Por Adriano Pires e Rafael Schechtman
O Brasil ainda dispõe de um potencial hídrico de 165 GW para a geração de energia elétrica. Desse montante, 53% encontram-se na Região Norte, onde hoje se constroem grandes usinas, como as Hidrelétricas de Santo Antônio, Jirau e Belo Monte. A transformação em energia desse potencial, porém, se defronta com restrições à inundação de grandes áreas, que obriga as novas usinas a terem reservatórios pequenos comparados à sua capacidade de geração. Assim, as usinas são incapazes de estocar energia, dificultando a modulação e a regularização plurianual do sistema hidrelétrico.
Para compensar a perda da capacidade de regularização, será cada vez mais necessário complementar a geração hídrica com outras fontes de energia, como a eólica e a termoeletricidade a bagaço de cana e a combustíveis fósseis. Entre estas últimas, as termoelétricas a gás natural apresentam vantagens e terão papel importante na matriz elétrica futura. Logo, um modelo hidrotérmico poderá trazer benefícios, se as políticas do governo promoverem, ou pelo menos não atrapalharem, a concorrência das termoelétricas a gás entre si e com as demais fontes.
Não foi o que se viu no 11.º leilão de energia elétrica, em que a Petrobrás abusou de seu poder de mercado. Por produzir a maior parte do gás natural nacional e ser monopolista na importação do combustível, a estatal, ao contrário das empresas não verticalizadas, não precisa assinar contratos de fornecimento de gás para se habilitar a esses leilões. Além disso, pode criar barreiras à participação de concorrentes ao impor-lhes preços e condições de fornecimento desfavoráveis ou alegar indisponibilidade de gás ou de capacidade de transporte, para negar contratos de fornecimento. Como se não bastasse essa situação não isonômica do leilão, desconhece-se o preço implícito do gás fornecido pela Petrobrás a sua própria usina. Para o próximo leilão, em dezembro, não deveremos ter a participação de usinas a gás. A Petrobrás não se interessou em participar do certame nem assinou contrato com as 32 empresas interessadas, pois, segundo seu presidente, a estatal não tem gás disponível que permita assinar novos contratos de fornecimento.

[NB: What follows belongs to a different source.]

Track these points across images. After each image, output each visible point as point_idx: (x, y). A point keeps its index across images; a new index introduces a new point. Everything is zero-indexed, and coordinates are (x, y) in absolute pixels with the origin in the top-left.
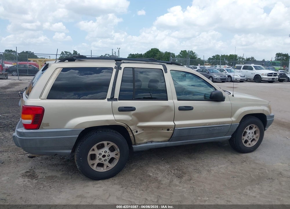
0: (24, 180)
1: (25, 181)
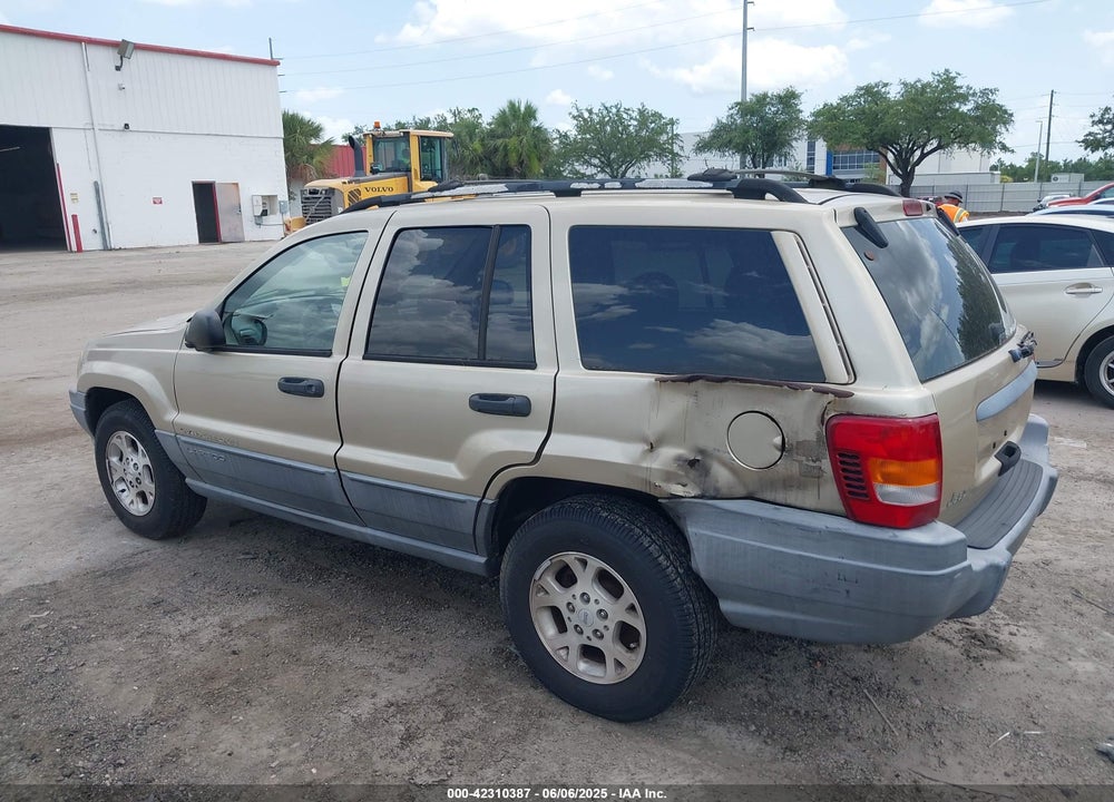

O comportamento da Petrobrás ameaça o modelo do setor elétrico, que, segundo seus criadores, tem como um de seus elementos centrais a promoção da competição pelo mercado, estabelecida pela obrigatoriedade da venda de energia às distribuidoras por meio de leilões públicos. Porém, a cada leilão, o comportamento da estatal desestimula a competição, ao inviabilizar a participação das concorrentes privadas não verticalizadas.
Essa atitude compromete ainda o objetivo de modicidade tarifária do governo, uma vez que a prática de preços diferenciados da Petrobrás para suas termoelétricas, ao eliminar a concorrência, alija dos leilões competidores mais eficientes na construção e operação de usinas termoelétricas. Ao praticar preços diferenciados para afastar as concorrentes no leilão, a estatal passa a gozar de um ganho monopolista na geração de energia elétrica que pode vir a encarecer o seu preço.

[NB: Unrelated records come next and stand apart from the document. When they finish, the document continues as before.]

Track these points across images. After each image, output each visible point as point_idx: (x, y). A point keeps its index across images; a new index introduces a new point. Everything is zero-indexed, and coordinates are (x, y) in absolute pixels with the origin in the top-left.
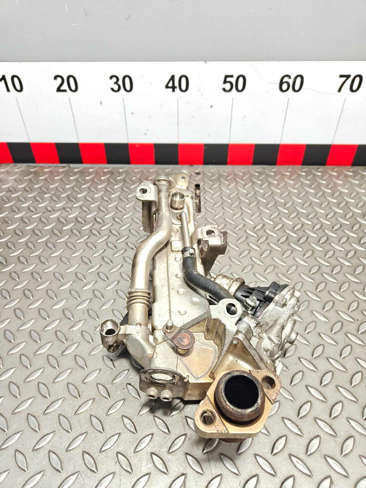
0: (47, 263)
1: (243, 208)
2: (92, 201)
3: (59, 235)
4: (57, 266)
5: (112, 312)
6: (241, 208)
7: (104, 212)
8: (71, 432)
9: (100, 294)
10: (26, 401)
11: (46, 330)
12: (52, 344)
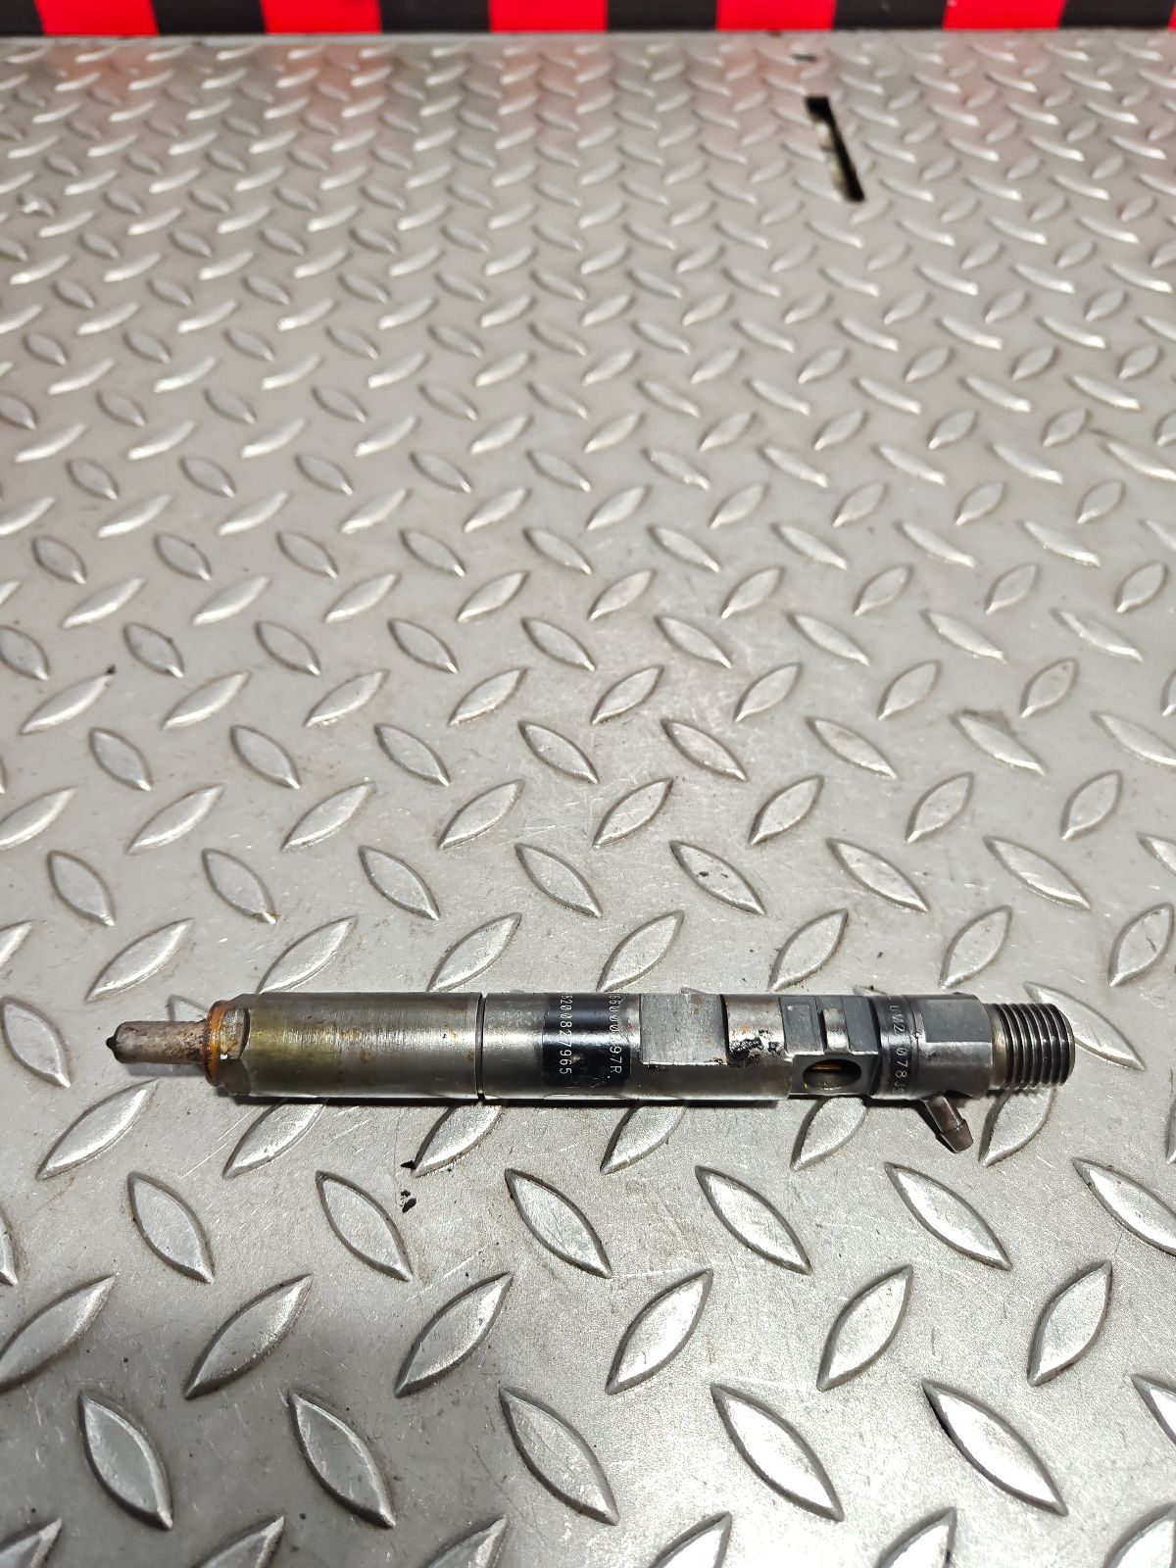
0: (139, 421)
1: (1062, 179)
2: (323, 166)
3: (186, 301)
4: (194, 431)
5: (522, 635)
6: (1053, 181)
7: (391, 207)
8: (409, 1276)
9: (441, 550)
10: (110, 1104)
11: (177, 730)
12: (220, 797)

O comportamento da Petrobrás no setor elétrico acaba refletindo também na competição nas atividades de exploração e produção de gás natural. Além de ser a maior produtora brasileira de gás natural e a única transportadora e importadora do combustível, a estatal é grande consumidora de gás natural em suas refinarias e plantas de fertilizantes, e também tem participação acionária relevante na petroquímica e em 21 das 23 distribuidoras de gás canalizado operando no País. Até recentemente, a geração termoelétrica era a única importante âncora de consumo de gás em que a empresa não exercia poder de mercado. Assim, o domínio da estatal nessa atividade inibirá novos investimentos na produção de gás de empresas não verticalizadas, uma vez que elas terão mais dificuldades em comercializar o gás.
Cabe ao governo, como formulador da política energética, como regulador e como acionista majoritário da Petrobrás, regular e controlar o monopólio desregulado da estatal no gás natural e as consequências disso nas suas práticas no setor elétrico. Do contrário, como se não bastasse o poder de monopólio exercido pela empresa na indústria do petróleo e do gás natural, a Petrobrás agora tornará o setor elétrico refém de suas decisões.